• Input data:
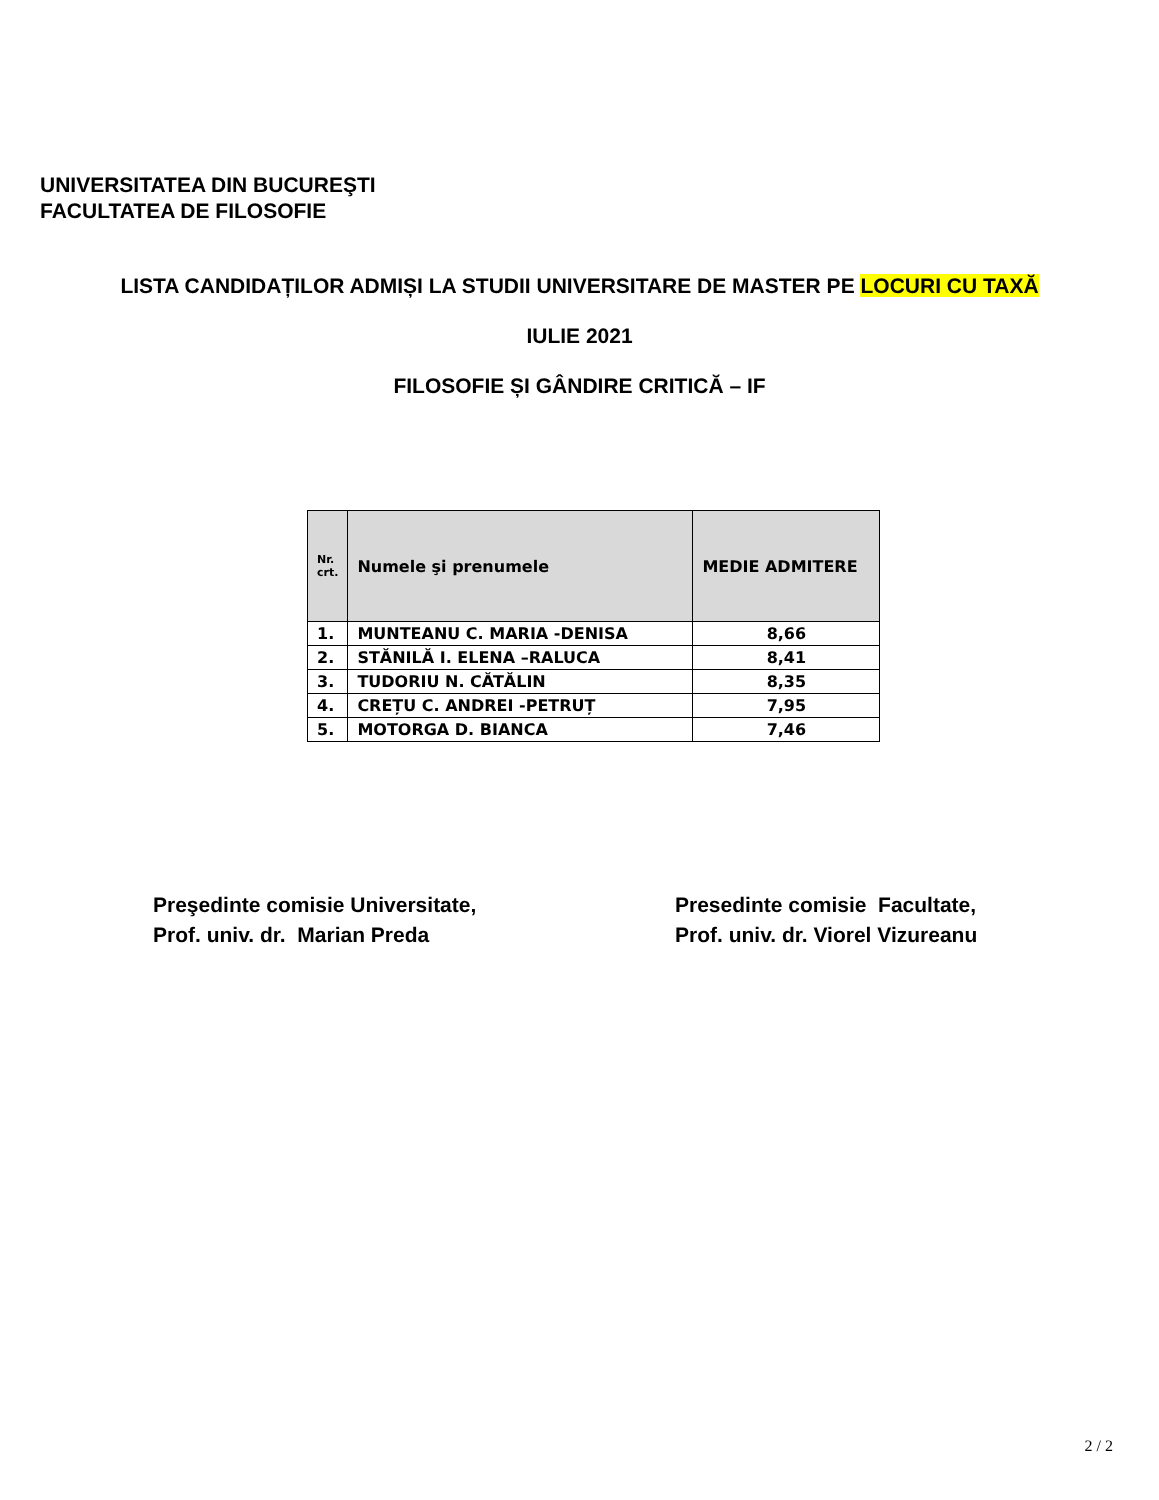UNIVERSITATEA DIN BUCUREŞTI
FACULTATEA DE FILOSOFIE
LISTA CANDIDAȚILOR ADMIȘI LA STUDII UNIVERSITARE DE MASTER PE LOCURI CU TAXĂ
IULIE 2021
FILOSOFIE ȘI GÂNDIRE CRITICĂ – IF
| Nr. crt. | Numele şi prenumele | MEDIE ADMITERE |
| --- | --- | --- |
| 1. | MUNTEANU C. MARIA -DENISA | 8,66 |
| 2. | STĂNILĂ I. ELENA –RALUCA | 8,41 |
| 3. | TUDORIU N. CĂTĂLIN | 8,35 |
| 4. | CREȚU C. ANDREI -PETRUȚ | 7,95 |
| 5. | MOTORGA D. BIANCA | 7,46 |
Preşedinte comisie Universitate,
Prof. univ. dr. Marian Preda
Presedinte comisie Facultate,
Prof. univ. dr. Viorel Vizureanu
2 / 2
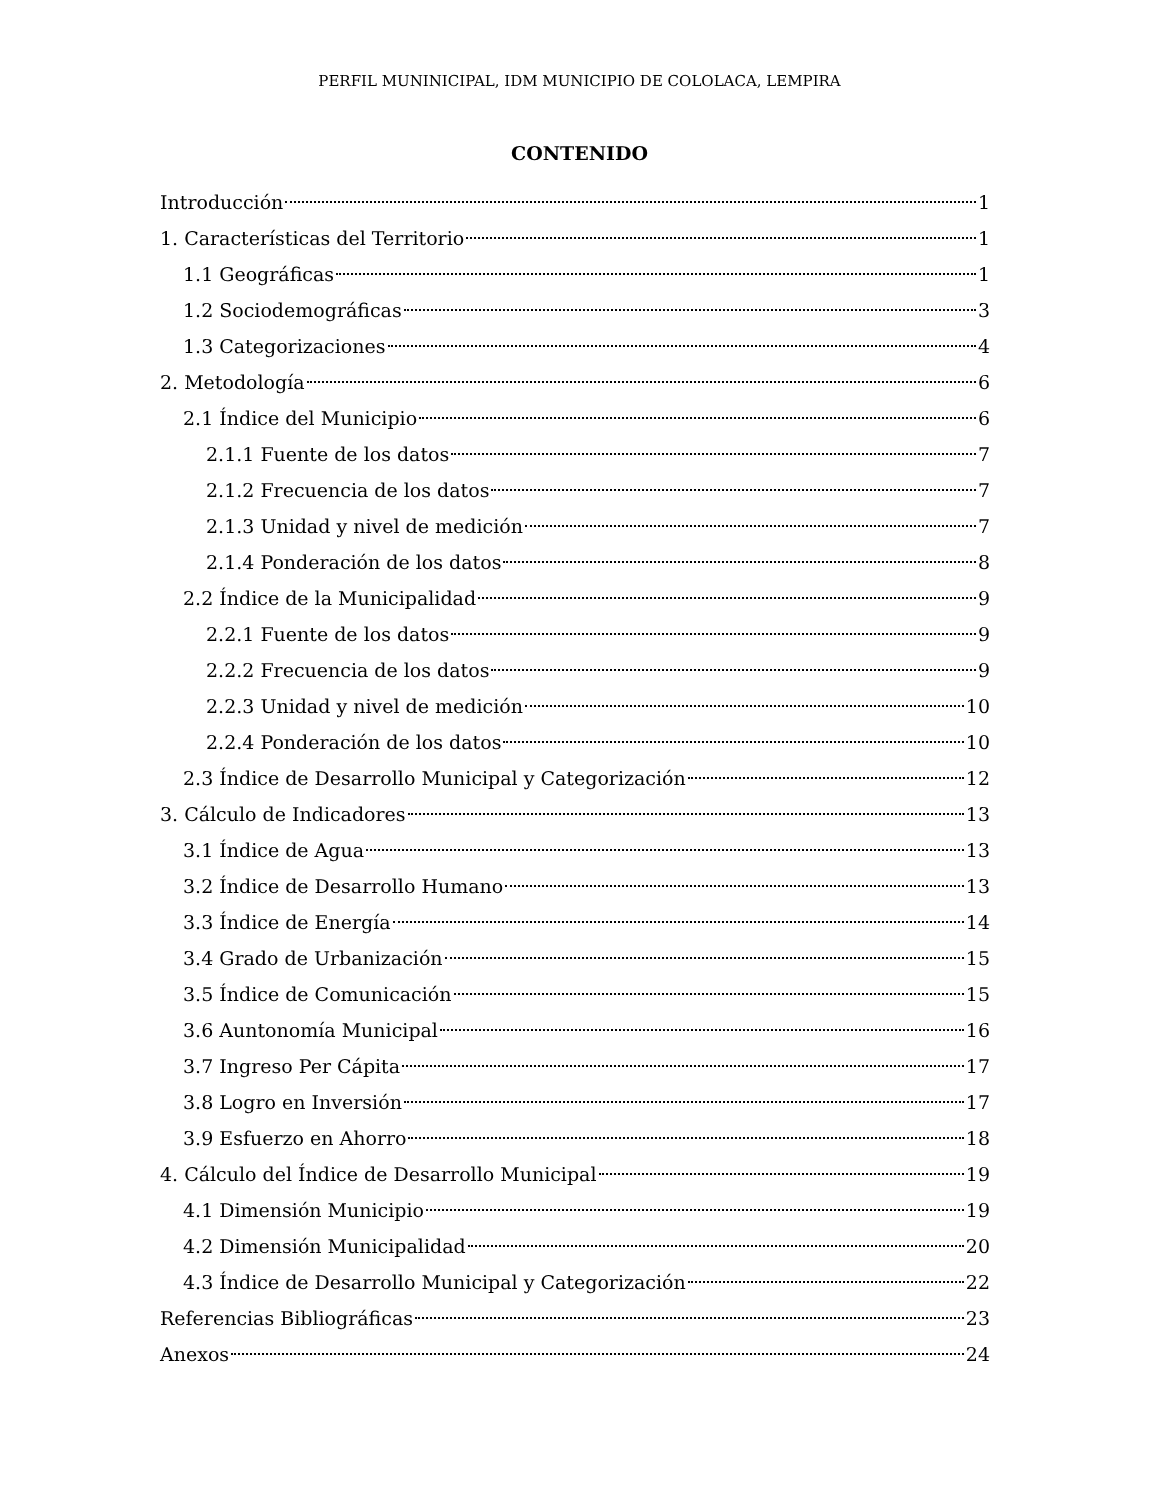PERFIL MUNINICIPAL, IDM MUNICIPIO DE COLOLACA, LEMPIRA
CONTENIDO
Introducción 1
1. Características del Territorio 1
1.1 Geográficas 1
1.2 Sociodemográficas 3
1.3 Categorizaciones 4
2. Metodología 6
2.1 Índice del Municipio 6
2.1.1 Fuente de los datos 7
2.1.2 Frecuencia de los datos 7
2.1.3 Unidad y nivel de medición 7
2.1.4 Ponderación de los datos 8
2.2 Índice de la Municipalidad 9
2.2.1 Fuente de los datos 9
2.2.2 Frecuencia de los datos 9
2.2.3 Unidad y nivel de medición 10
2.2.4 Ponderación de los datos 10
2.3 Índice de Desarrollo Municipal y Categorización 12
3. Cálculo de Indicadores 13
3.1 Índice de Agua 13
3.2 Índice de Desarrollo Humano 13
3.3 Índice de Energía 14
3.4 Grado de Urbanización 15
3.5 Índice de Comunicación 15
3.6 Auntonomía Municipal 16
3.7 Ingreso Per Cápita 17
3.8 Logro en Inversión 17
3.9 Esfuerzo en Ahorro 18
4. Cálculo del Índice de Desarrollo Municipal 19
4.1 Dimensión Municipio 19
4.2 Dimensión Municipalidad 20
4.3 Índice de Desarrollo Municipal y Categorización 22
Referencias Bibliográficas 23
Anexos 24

• Task requirements:
Copy the data word for word. Pictures do not go in the copy.

• Response below:
UNIVERSITATEA DIN BUCUREŞTI
FACULTATEA DE FILOSOFIE
LISTA CANDIDAȚILOR ADMIȘI LA STUDII UNIVERSITARE DE MASTER PE LOCURI CU TAXĂ
IULIE 2021
FILOSOFIE ȘI GÂNDIRE CRITICĂ – IF
| Nr. crt. | Numele şi prenumele | MEDIE ADMITERE |
| --- | --- | --- |
| 1. | MUNTEANU C. MARIA -DENISA | 8,66 |
| 2. | STĂNILĂ I. ELENA –RALUCA | 8,41 |
| 3. | TUDORIU N. CĂTĂLIN | 8,35 |
| 4. | CREȚU C. ANDREI -PETRUȚ | 7,95 |
| 5. | MOTORGA D. BIANCA | 7,46 |
Preşedinte comisie Universitate,
Prof. univ. dr. Marian Preda
Presedinte comisie Facultate,
Prof. univ. dr. Viorel Vizureanu
2 / 2
PERFIL MUNINICIPAL, IDM MUNICIPIO DE COLOLACA, LEMPIRA
CONTENIDO
Introducción 1
1. Características del Territorio 1
1.1 Geográficas 1
1.2 Sociodemográficas 3
1.3 Categorizaciones 4
2. Metodología 6
2.1 Índice del Municipio 6
2.1.1 Fuente de los datos 7
2.1.2 Frecuencia de los datos 7
2.1.3 Unidad y nivel de medición 7
2.1.4 Ponderación de los datos 8
2.2 Índice de la Municipalidad 9
2.2.1 Fuente de los datos 9
2.2.2 Frecuencia de los datos 9
2.2.3 Unidad y nivel de medición 10
2.2.4 Ponderación de los datos 10
2.3 Índice de Desarrollo Municipal y Categorización 12
3. Cálculo de Indicadores 13
3.1 Índice de Agua 13
3.2 Índice de Desarrollo Humano 13
3.3 Índice de Energía 14
3.4 Grado de Urbanización 15
3.5 Índice de Comunicación 15
3.6 Auntonomía Municipal 16
3.7 Ingreso Per Cápita 17
3.8 Logro en Inversión 17
3.9 Esfuerzo en Ahorro 18
4. Cálculo del Índice de Desarrollo Municipal 19
4.1 Dimensión Municipio 19
4.2 Dimensión Municipalidad 20
4.3 Índice de Desarrollo Municipal y Categorización 22
Referencias Bibliográficas 23
Anexos 24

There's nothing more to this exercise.